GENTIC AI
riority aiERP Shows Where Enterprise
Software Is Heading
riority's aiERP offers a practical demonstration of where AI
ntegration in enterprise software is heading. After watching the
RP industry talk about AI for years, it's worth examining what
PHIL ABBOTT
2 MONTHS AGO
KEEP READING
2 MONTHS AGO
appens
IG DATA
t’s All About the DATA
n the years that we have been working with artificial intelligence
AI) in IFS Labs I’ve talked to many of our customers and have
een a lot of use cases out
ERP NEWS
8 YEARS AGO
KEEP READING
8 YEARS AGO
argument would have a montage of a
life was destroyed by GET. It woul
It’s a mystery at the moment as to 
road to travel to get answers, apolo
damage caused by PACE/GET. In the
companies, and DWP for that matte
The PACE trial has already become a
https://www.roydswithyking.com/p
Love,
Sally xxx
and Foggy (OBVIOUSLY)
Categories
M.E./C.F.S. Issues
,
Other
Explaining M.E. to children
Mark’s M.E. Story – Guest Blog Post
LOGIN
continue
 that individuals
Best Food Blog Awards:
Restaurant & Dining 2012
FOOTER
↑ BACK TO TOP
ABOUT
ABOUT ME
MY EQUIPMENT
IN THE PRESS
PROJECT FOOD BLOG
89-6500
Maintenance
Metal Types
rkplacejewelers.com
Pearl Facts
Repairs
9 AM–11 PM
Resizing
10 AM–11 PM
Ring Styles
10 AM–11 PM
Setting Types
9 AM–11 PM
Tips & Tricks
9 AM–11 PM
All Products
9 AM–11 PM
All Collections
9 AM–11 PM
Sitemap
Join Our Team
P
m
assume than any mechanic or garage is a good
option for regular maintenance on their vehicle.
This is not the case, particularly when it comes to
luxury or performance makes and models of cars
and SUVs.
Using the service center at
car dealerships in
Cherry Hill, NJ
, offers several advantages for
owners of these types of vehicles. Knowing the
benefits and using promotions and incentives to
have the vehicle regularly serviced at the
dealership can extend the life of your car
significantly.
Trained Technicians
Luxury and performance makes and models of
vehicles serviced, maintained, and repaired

Assignment: Copy out each line of the data where the string "life" appears.

Solution for this task:
life was destroyed by GET. It woul
dealership can extend the life of your car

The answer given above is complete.